Archiv der Flucht
Das Archiv der Flucht ist ein Oral-History-Projekt des Haus der Kulturen der Welt in Berlin (HKW) und wird nun durch das Goethe Institut Tirana und Bulevard Art and Media Institute präsentiert und ausgestellt. Hier in Tirana steht dabei eine Auswahl von sechs Interviews aus dem Archiv der Flucht in Form einer Videoinstallation im Fokus der Aufmerksamkeit. Drei Frauen und drei Männer aus Nord-Irak/Kurdistan, Afghanistan, Syrien, Bosnien, Ungarn und Kenia erzählen Geschichten von Flucht und Vertreibung, über Folter, Ausbeutung und Entrechtung, aber auch von Hoffnung und Glück; sie sprechen über Heimat und Exil, Zugehörigkeit und Neuanfang – und am Ende offenbaren sie auch überraschende, vielfältige Perspektiven deutscher Geschichte. Die Filme ermöglichen einen emotionalen, oftmals bewegenden und selten so ausführlich anzutreffenden Eindruck in das Phänomen der Migration.
Desweiteren bietet eine interaktive Workstation in den Ausstellungsräumen den Besucher*innen die Möglichkeiten, sich in alle der 41 aufgezeichenenten Interviews des Archivs der Flucht zu vertiefen und dabei indivuduell nach eigenen Kriterien oder Themenschwerpunkten zu selektieren. Eine Reihe von Katalogen und weiterführendes Material zum übergreifenden Thema der Flucht und Migration zeigen zusätzliche Dimensionen der Migration auf und setzten sie besonders in Kontext zu der albansichen und osteuropäischen, neuren Migrationsgeschichte.

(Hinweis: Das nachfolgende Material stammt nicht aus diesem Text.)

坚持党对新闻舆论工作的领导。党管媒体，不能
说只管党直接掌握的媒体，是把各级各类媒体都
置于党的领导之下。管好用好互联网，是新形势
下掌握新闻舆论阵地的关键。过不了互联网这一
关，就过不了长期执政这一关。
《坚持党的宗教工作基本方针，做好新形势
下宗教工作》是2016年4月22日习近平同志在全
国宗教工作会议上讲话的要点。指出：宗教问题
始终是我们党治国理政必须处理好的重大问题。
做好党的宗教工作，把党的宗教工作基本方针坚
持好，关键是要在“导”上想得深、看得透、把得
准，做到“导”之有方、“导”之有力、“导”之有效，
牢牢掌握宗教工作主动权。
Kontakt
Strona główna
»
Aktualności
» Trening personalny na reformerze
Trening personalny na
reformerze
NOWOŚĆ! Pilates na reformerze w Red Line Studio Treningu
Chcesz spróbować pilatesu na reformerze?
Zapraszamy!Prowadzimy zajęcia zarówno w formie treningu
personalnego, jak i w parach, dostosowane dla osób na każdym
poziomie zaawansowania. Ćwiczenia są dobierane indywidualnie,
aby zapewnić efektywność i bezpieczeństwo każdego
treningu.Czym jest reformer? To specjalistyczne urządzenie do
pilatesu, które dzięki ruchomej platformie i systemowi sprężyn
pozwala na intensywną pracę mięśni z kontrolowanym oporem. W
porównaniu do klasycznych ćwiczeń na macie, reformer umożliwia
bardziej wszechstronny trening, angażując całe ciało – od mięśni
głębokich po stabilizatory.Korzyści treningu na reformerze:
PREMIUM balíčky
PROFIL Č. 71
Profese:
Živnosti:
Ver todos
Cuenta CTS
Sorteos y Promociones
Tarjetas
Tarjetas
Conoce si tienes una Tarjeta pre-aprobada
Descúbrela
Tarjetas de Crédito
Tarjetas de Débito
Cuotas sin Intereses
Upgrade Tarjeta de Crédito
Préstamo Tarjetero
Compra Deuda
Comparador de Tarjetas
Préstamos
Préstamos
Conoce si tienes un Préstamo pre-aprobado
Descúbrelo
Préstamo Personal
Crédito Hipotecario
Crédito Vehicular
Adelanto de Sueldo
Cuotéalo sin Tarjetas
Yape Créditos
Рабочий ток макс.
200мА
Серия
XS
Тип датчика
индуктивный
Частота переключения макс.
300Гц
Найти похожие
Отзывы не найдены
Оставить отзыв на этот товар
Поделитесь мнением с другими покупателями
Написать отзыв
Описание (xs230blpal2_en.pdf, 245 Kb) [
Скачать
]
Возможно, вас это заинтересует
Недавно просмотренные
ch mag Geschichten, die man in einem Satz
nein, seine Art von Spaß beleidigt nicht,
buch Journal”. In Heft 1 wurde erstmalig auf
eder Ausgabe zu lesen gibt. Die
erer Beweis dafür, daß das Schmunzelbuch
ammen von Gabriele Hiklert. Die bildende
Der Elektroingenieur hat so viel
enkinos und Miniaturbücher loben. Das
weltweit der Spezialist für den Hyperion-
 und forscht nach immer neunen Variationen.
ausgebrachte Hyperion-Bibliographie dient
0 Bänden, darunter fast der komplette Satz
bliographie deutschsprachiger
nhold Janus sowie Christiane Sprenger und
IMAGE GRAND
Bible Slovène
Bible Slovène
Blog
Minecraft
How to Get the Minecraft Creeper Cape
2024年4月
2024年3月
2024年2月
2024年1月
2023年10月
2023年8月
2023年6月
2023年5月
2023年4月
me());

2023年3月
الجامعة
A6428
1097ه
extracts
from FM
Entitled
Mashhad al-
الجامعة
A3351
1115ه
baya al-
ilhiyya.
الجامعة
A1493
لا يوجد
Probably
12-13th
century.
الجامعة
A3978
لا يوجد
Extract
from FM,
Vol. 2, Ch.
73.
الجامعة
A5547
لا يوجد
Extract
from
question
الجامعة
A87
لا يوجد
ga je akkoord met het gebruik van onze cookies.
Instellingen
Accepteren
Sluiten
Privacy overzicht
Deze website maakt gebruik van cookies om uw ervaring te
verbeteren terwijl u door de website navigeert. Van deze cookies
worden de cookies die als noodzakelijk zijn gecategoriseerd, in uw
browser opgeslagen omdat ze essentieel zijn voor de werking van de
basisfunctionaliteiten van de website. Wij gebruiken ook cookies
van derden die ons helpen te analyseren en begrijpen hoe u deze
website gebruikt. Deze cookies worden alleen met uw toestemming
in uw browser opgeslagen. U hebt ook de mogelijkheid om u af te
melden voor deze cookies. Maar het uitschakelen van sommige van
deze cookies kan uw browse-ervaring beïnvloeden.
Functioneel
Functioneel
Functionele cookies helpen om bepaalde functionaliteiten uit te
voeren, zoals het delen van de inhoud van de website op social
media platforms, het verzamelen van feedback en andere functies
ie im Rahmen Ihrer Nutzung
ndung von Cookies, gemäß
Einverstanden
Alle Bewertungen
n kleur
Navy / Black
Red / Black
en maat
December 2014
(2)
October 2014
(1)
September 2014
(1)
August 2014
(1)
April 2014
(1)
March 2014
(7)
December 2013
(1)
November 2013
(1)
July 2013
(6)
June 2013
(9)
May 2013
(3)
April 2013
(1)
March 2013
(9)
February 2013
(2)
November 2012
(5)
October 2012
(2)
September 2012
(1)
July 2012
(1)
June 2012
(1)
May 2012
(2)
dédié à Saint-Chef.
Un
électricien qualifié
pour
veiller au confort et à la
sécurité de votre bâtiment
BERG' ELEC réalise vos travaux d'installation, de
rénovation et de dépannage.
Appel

Die Ausstellung ist jeden Tag geöffnet, beginnend von 9 Uhr morgen. Die Workstation ist jeden Tag geöffnet von 13 bis 19 Uhr.
Das Archiv der Flucht bleibt auch nach Ausstellungsende der breiten Öffentlichkeit zugänglich. Unter archivderflucht.hkw.de sind alle 41 Gespräche und Protagonist*innen dauerhaft aufrufbar und weitere Informationen zu dem Projekt zu finden.